■ **Instructions to follow**:
In full and word for word, copy the listing; no pictures belong in the copy.

■ **Given data**:

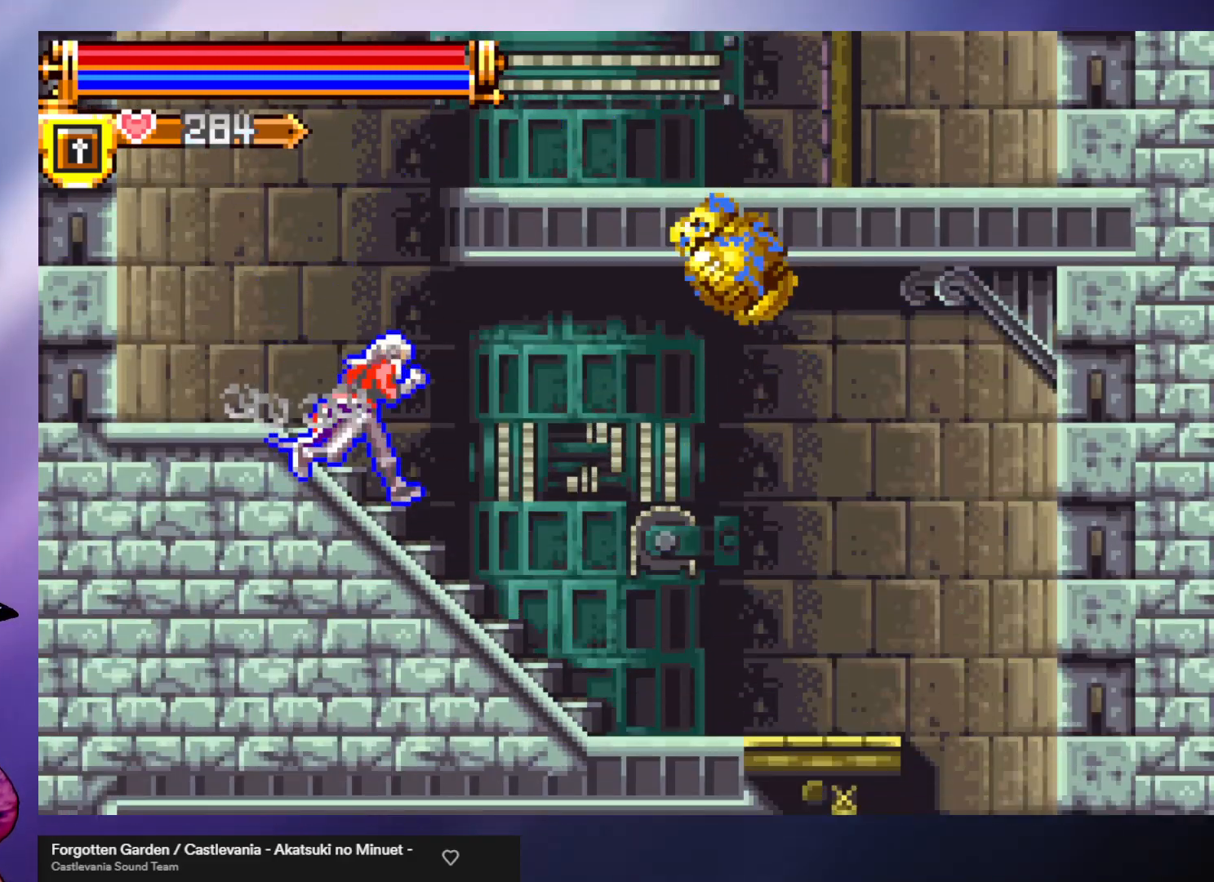
{"buttons": [], "left_stick": "down", "events": [[67, "A", "down"], [167, "A", "up"], [233, "A", "down"], [300, "A", "up"], [400, "A", "down"], [467, "A", "up"]]}
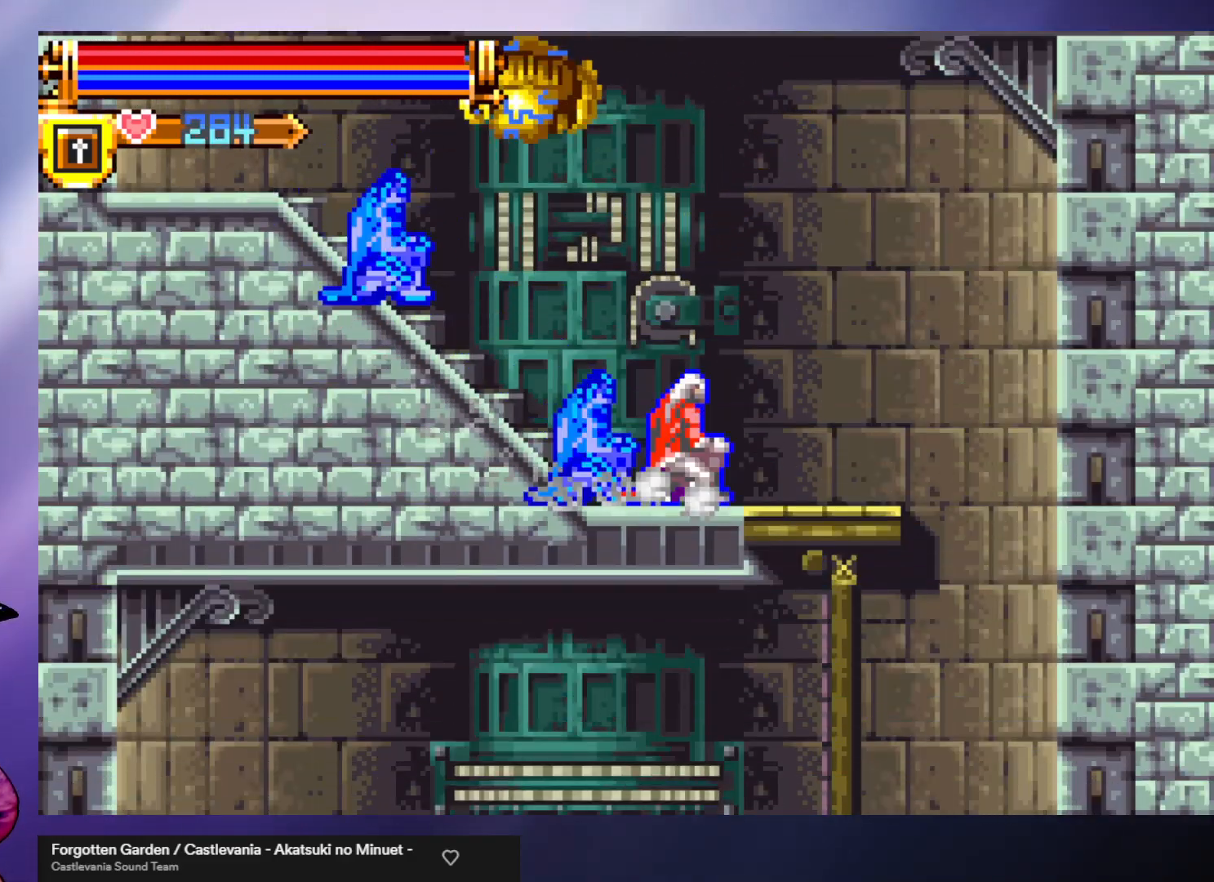
{"buttons": [], "left_stick": "down", "events": [[33, "A", "down"], [133, "A", "up"], [167, "left_stick", "right"], [367, "left_stick", "down"]]}
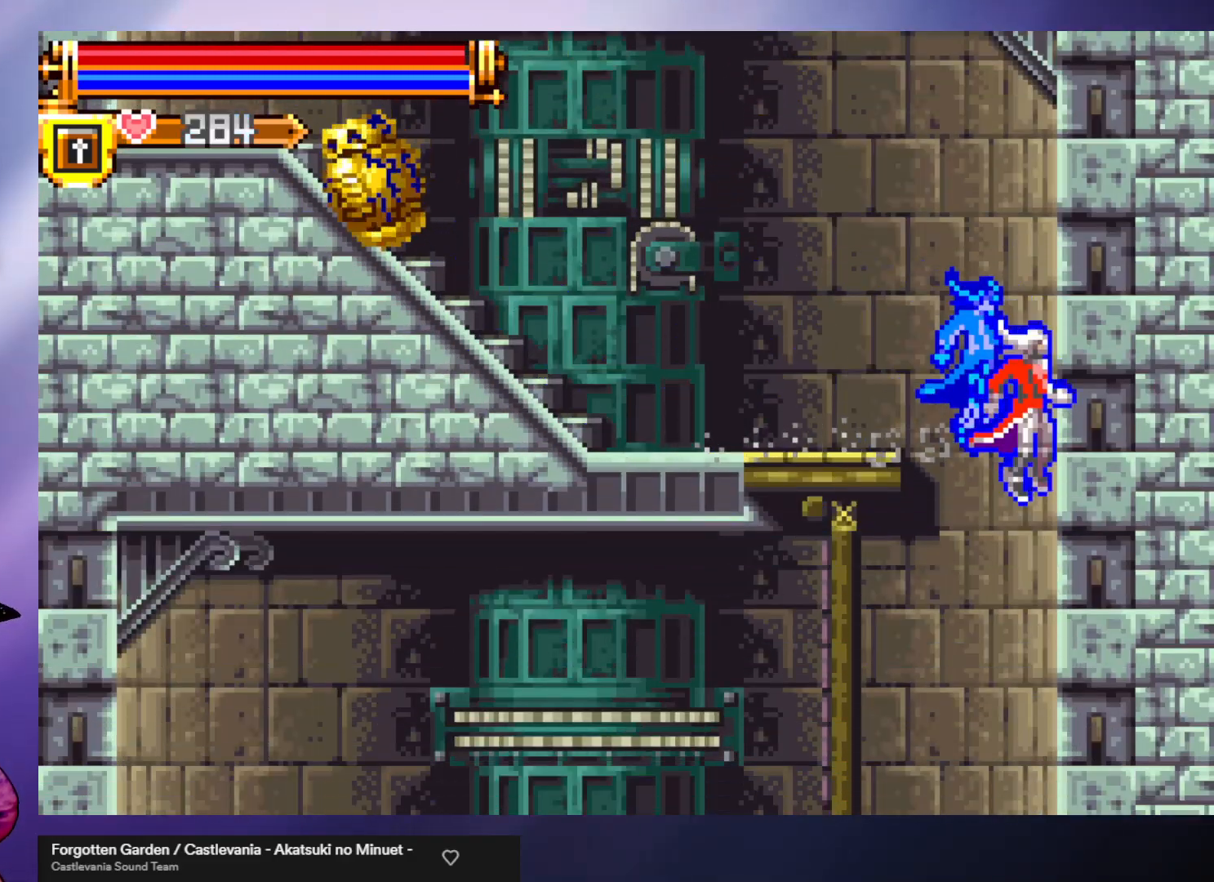
{"buttons": [], "left_stick": "left", "events": [[267, "left_stick", "down-left"], [367, "left_stick", "left"]]}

■ **Solved problem**:
{"buttons": [], "left_stick": "down", "events": [[67, "A", "down"], [167, "A", "up"], [233, "A", "down"], [300, "A", "up"], [400, "A", "down"], [467, "A", "up"]]}
{"buttons": [], "left_stick": "down", "events": [[33, "A", "down"], [133, "A", "up"], [167, "left_stick", "right"], [367, "left_stick", "down"]]}
{"buttons": [], "left_stick": "left", "events": [[267, "left_stick", "down-left"], [367, "left_stick", "left"]]}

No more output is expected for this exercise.